CAIRN.INFO : Matières à réflexion

1Dans sa livraison du 15 janvier 2005, le supplément hebdomadaire d’un “grand quotidien national du soir” entretenait ses lecteurs de la vie d’une famille américaine vivant près de Denver (Colorado) dans une “ville-bulle”, c’est-à-dire une cité d’où l’on ne sort quasiment jamais, parce que la vie y est agréable et qu’on y trouve tout ce dont on peut avoir besoin. La motivation essentielle d’un tel choix ? Échapper aux dangers du monde extérieur, qui résident tout autant dans le risque d’être agressé que dans celui d’être obligé de cohabiter avec des personnes qui ne pensent pas comme vous et qui n’ont pas les mêmes valeurs.

2Fantaisie pour série télévisée satirique ou avatar marginal de l’American way of life ? Eh bien non, cette authentique expression d’un phénomène qui possède déjà son nom générique de gated community ne concerne plus seulement des Howard Hughes aux frontières de l’autisme, mais s’est étendu aux membres des classes moyennes-supérieures sur fond de traumatisme post 11 septembre et de méfiance un peu paranoïaque de l’autre, soit près de 10 % de la population étasunienne, selon la rédactrice de l’article.

3En France, à la fin de l’année 2002[1], un autre journal brossait le portrait d’un lotissement de la banlieue toulousaine, la résidence Belles Fontaines à Saint-Simon, clôturée de toutes parts, protégée par un portail télécommandé et par un réseau de caméras vidéo. Résidence “de rêve” selon son promoteur, le lieu est manifestement destiné à des cadres supérieurs qui acceptent, au nom de la sécurité que cet enfermement est censé leur apporter, les contraintes inhérentes au choix résidentiel qu’ils ont fait : un règlement intérieur implacable et un isolement à peu près total qui rendent assez difficiles les visites des personnes extérieures, même si elles sont souhaitées. La démarcation avec le très proche quartier populaire du Mirail est d’autant plus marquée que les habitants des Belles Fontaines disposent d’un supermarché auquel leurs voisins ne se rendent pas, et ne fréquentent pas celui où les habitants du grand ensemble font leurs courses.
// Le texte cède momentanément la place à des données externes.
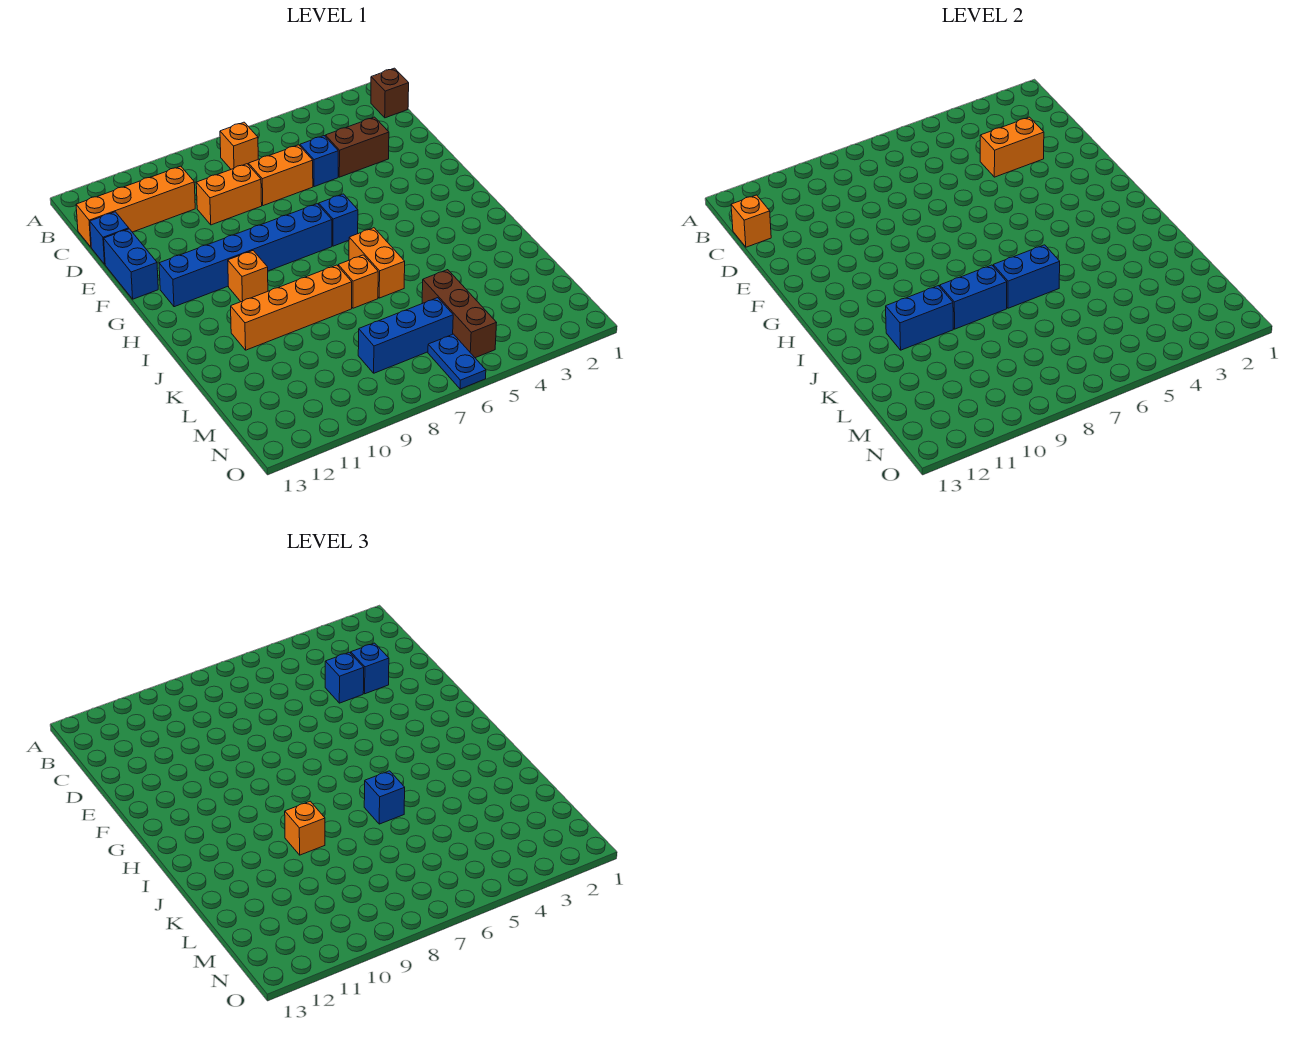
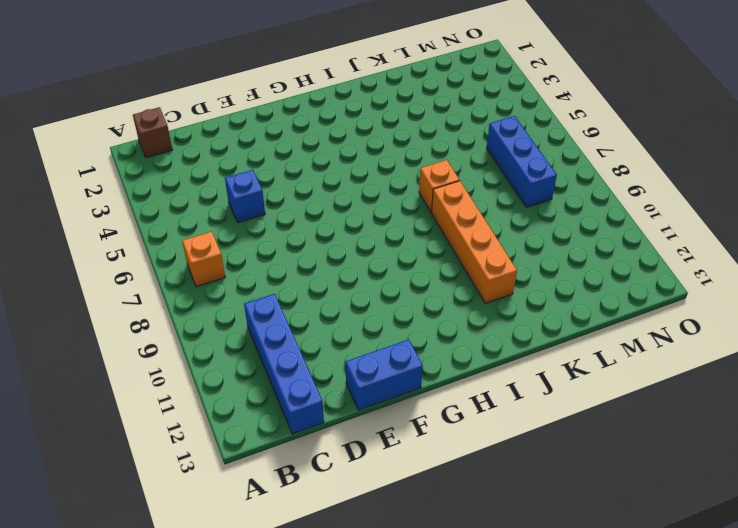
blue brick C10:C13 level 1 -> orange brick C10:C13 level 1
none -> brown brick D3:D4 level 1
none -> orange brick D6:D7 level 1
none -> orange brick D8:D9 level 1

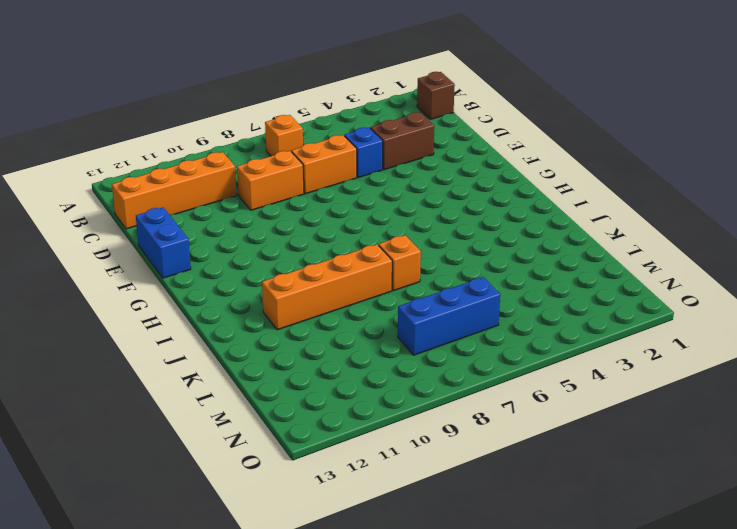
none -> blue brick D13 level 1
none -> blue brick G6 level 1
none -> blue brick G7:G12 level 1

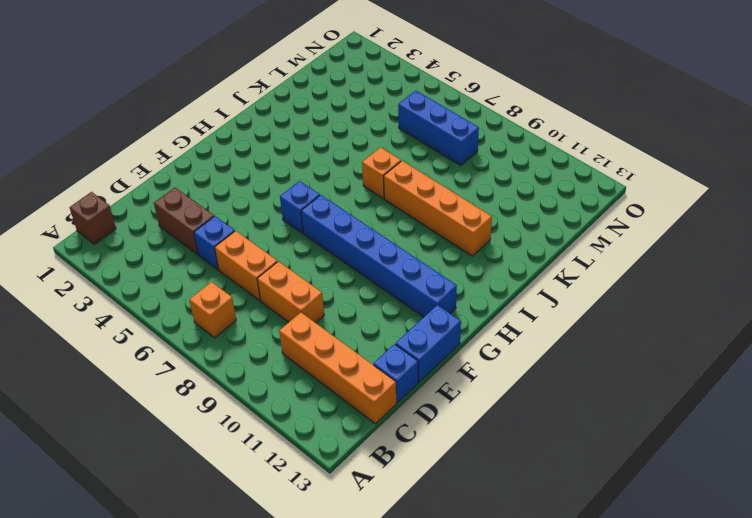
none -> orange brick H10 level 1
none -> orange brick I6:J6 level 1
none -> brown brick L5:N5 level 1

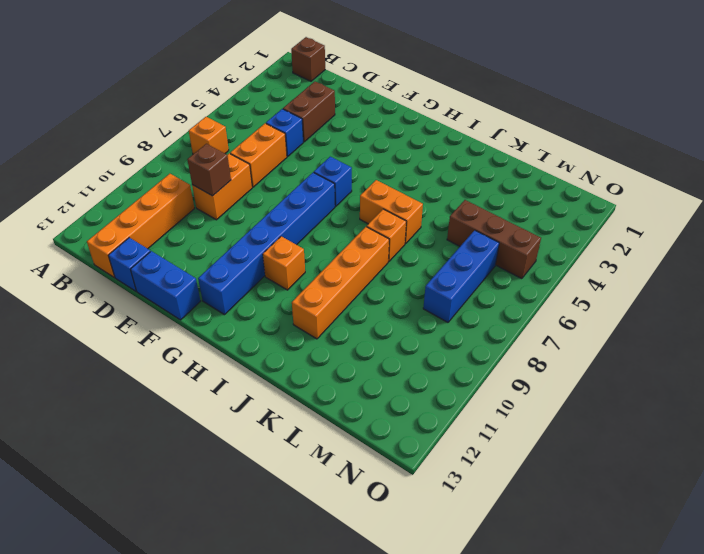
brown brick D9 level 2 -> none
none -> blue plate N6:O6 level 1
none -> orange brick C13 level 2
none -> orange brick D3:D4 level 2

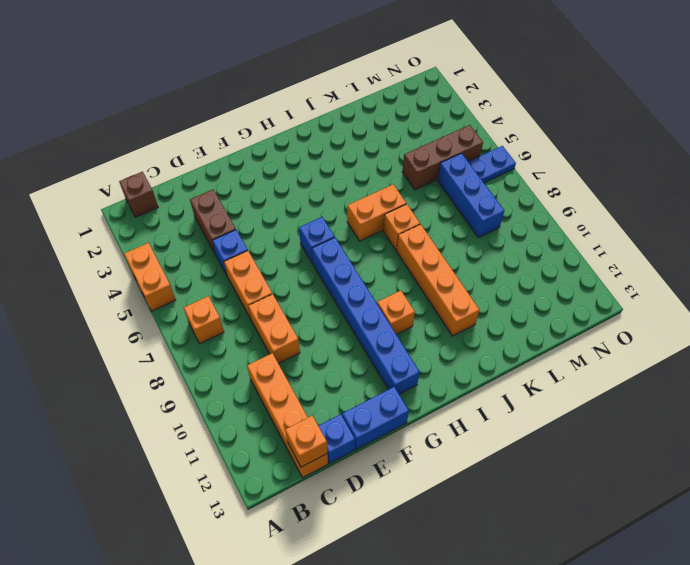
orange brick A4:A5 level 1 -> orange brick D3:D4 level 2
none -> blue brick J6:J7 level 2
none -> blue brick J8:J9 level 2
none -> blue brick J10:J11 level 2

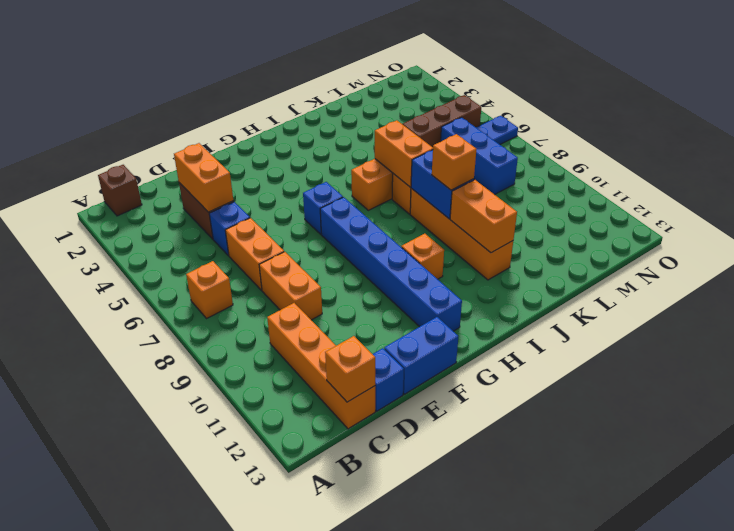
orange brick J6:J7 level 2 -> blue brick J6:J7 level 2
orange brick J10:J11 level 2 -> blue brick J10:J11 level 2
none -> blue brick D3 level 3
none -> blue brick D4 level 3
none -> blue brick J6 level 3

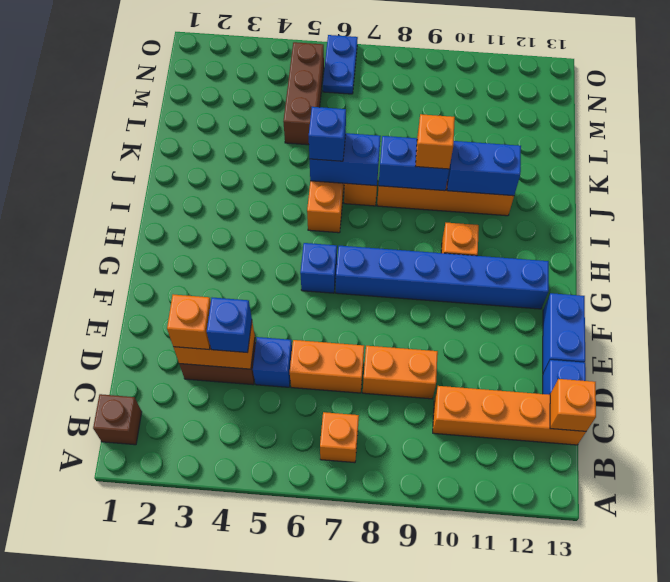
orange brick D3 level 3 -> blue brick D3 level 3
none -> blue brick M6:M8 level 1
4Si l’agglomération toulousaine n’a pas le monopole de ces enclaves protégées qui se créent désormais régulièrement dans d’autres grandes villes françaises, elle semble néanmoins posséder une certaine antériorité qui fait d’elle un terrain d’étude privilégié : les promoteurs et les banquiers font des comptes, les sociologues et les travailleurs sociaux observent, les élus gardent le silence… et la fracture sociale s’élargit.

Notes

  • [1]
    Hacène Belmessous, “Voyage à travers les forteresses des riches”, Le Monde diplomatique, nov. 2002, p. 5.